Cheaper than beer, and generally with a higher alcohol content, canned cocktails, including highballs, are a great option. With the lack of "on-the-street-drinking" laws, you might as well just grab one on your way to work, or while sitting next to the river watching the sun set over Kyoto. There really is no bad time for a Suntory Highball.
Another classy and affordable option is just straight vodka (or whiskey, bourbon, gin, etc.). There is a killer vodka bar on Pontocho street that serves up hundreds of varieties of vodka. They also apparently own a Russian restaurant on the other side of the river, but we haven't made it there yet.
4. Forget about shoes and get some hoes...knee high that is
At several points throughout Gion Matsuri we have seen men in a series of what appear to be handmade sandals, and at the big parade a few even threw on some ladies knee high nylons. I mean, why not? What manly-man isn't at least a little in touch with his fem. side.

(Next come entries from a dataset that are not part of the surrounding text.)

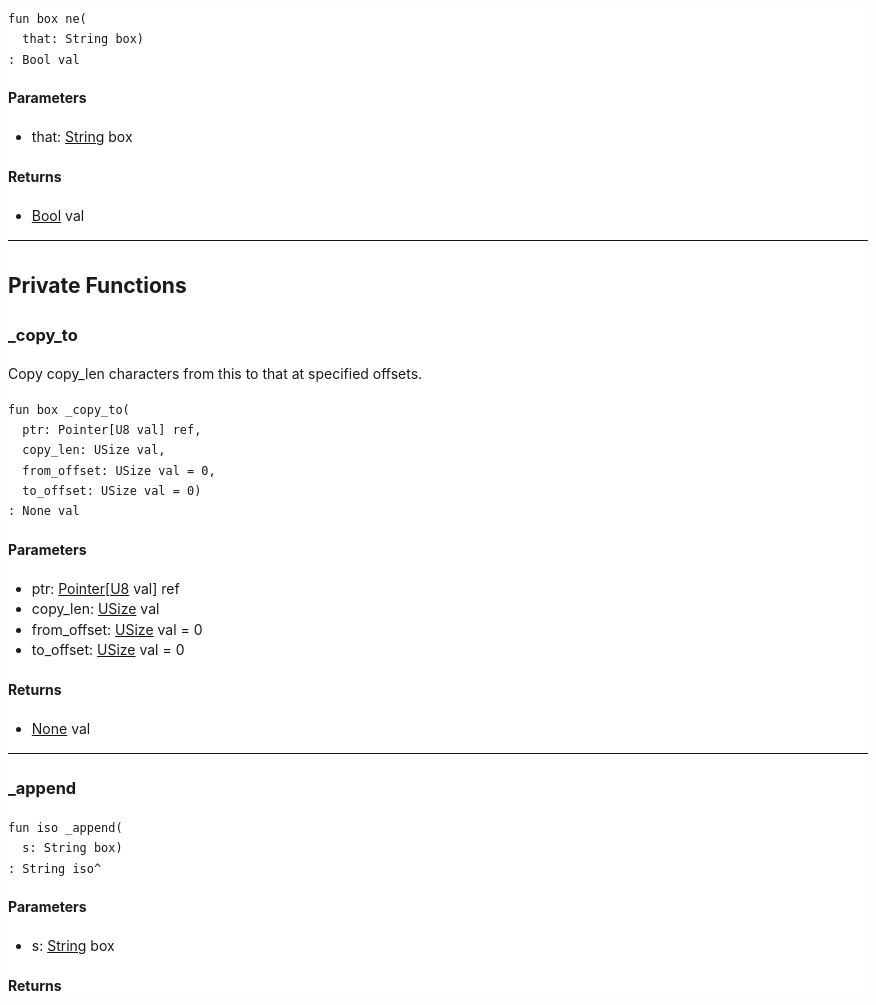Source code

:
 ```pony
fun box ne(
  that: String box)
: Bool val
```
#### Parameters

*   that: [String](builtin-String) box

#### Returns

* [Bool](builtin-Bool) val

---

## Private Functions

### _copy_to

Copy copy_len characters from this to that at specified offsets.


```pony
fun box _copy_to(
  ptr: Pointer[U8 val] ref,
  copy_len: USize val,
  from_offset: USize val = 0,
  to_offset: USize val = 0)
: None val
```
#### Parameters

*   ptr: [Pointer](builtin-Pointer)\[[U8](builtin-U8) val\] ref
*   copy_len: [USize](builtin-USize) val
*   from_offset: [USize](builtin-USize) val = 0
*   to_offset: [USize](builtin-USize) val = 0

#### Returns

* [None](builtin-None) val

---

### _append

```pony
fun iso _append(
  s: String box)
: String iso^
```
#### Parameters

*   s: [String](builtin-String) box

#### Returns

5. Eat all the meat you can
The Japanese love two things: meat and carbs, but rarely do the two meet. We see people eating all kinds of meat, even foot long polish hot dogs without buns. There are boulangerie shops on every street, if not two in a row. Quite honestly, these people are just begging to be the next obesity epidemic. The picture above is a popular advertisement by restaurants serving cow. Some are cuter than others with little red hearts painted anatomically correct on the body.
Oh and did we mention you might as well stop eating protein bars now?...You will starve eating Japanese protein or fruit & nut bars. They can't be more than 1x3" and keep you feeling full for 1-3 seconds.
6. Get yourself one badass tractor
and by "badass" we mean...SUPER TINY. Check that thing out! The guy digging has a shovel almost the same size. Needless to say, we only saw this tractor once, and ever since it's only been men at work.